The recurrence rate is 25% for extrapulmonary IMT [ 19], so complete surgery is important for prognosis. Although the FGPs had no dysplasia signs in our case and FAP-associated FGPs rarely develop high-grade dysplasia and gastric adenocarcinoma [ 20], we still performed total gastric resection to avoid local IMT recurrence. Six-month follow-up showed no specific symptoms and long-term follow-up is ongoing.


We describe the first case of ALK-positive gastric IMT with metastasis in an adult after total colectomy for FAP. Awareness of the inflammatory component and ALK rearrangement is important to distinguish IMT from other submucosal lesions. Immunohistochemically detecting ALK-positive tumor cells in lymph nodes is a reliable way to verify IMT metastasis.
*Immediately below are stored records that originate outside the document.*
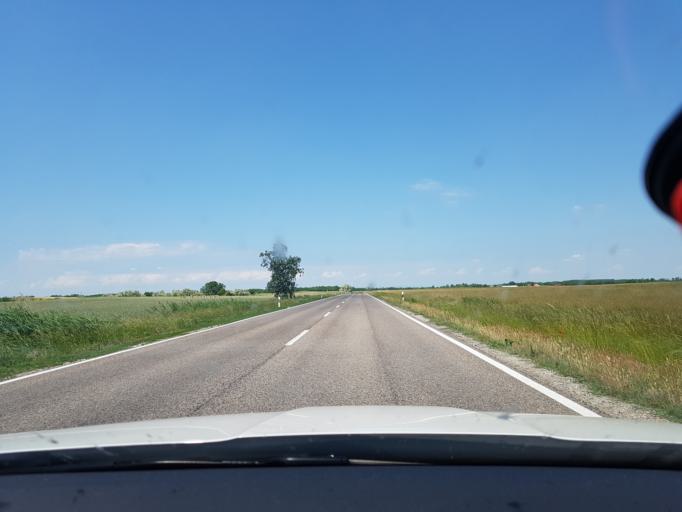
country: HU
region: Hajdu-Bihar
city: Egyek
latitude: 47.5756
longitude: 20.8569
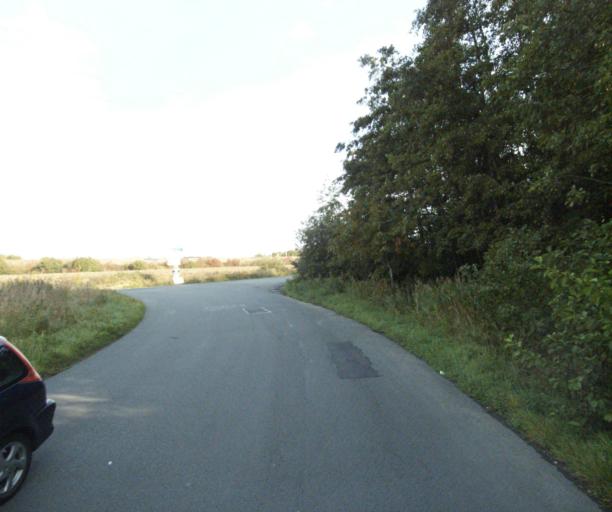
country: FR
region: Nord-Pas-de-Calais
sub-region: Departement du Nord
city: Lomme
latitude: 50.6567
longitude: 2.9788
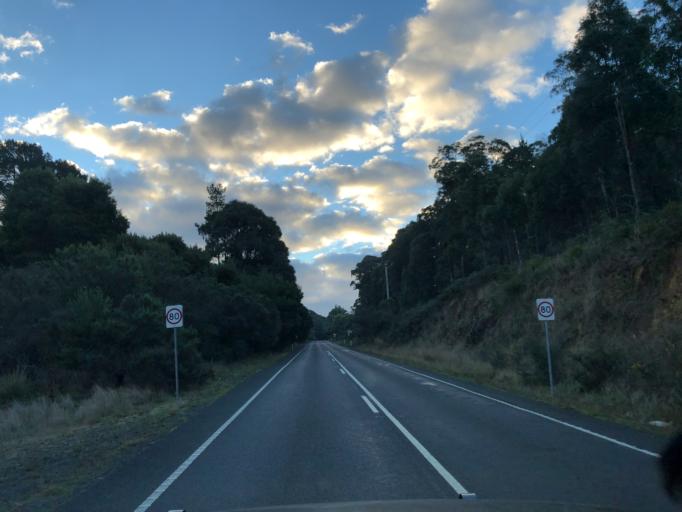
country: AU
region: Victoria
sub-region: Moorabool
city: Bacchus Marsh
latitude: -37.4533
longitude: 144.2950
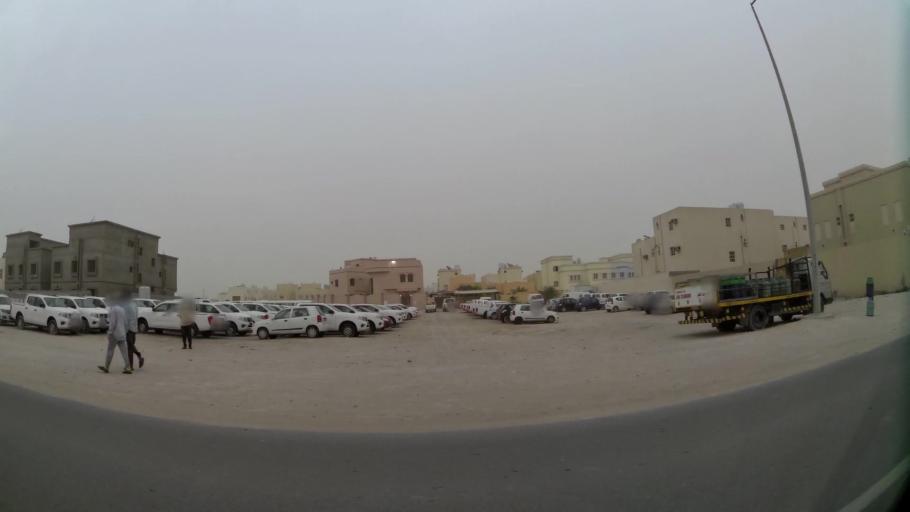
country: QA
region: Baladiyat ad Dawhah
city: Doha
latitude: 25.2432
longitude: 51.4812
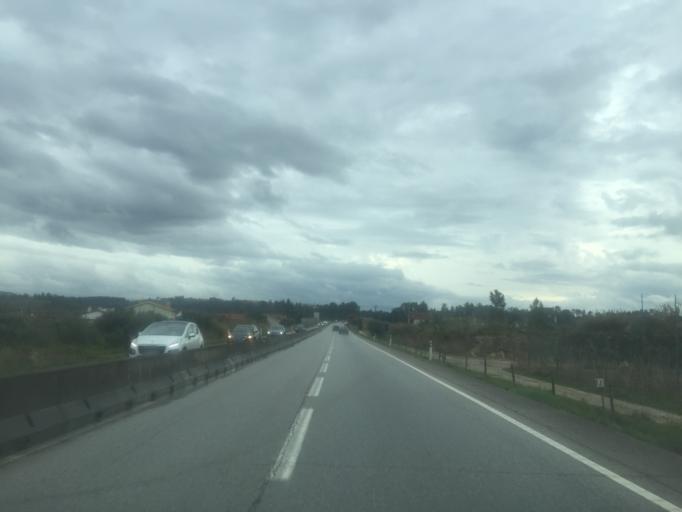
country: PT
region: Aveiro
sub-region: Mealhada
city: Pampilhosa do Botao
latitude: 40.2930
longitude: -8.4302
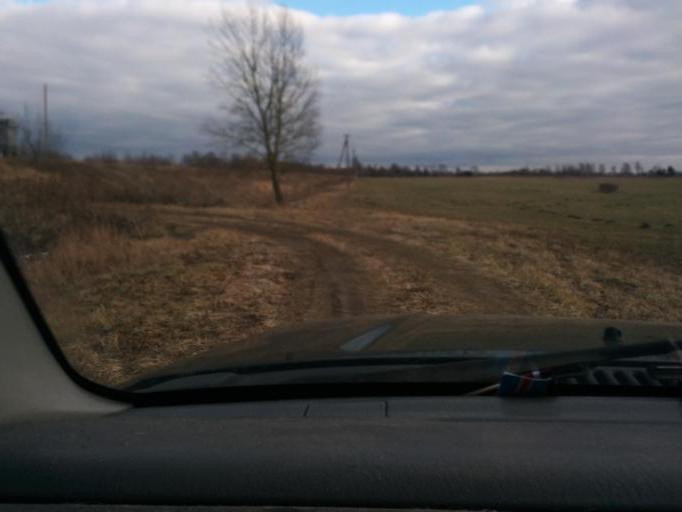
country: LV
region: Jelgava
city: Jelgava
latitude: 56.6879
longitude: 23.6918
Further investigations are required to clarify possible a genetic basis for concurrence of IMT and FAP.


Not applicable.


This study was supported by the National Natural Science Foundation of China (No. 81101548) and the Natural Science Foundation of Guangdong Province (No. 2016A030313070).

Availability of data and materials

The dataset supporting the conclusions of this article is included within the article.

Ethics approval and consent to participate

Not applicable.

Consent for publication

Written informed consent was obtained from the patient for the publication of this case report and any accompanying images. A copy of the written consent is available for review by the Editor-in-Chief of this journal.

Competing interests

The authors declare no competing interests.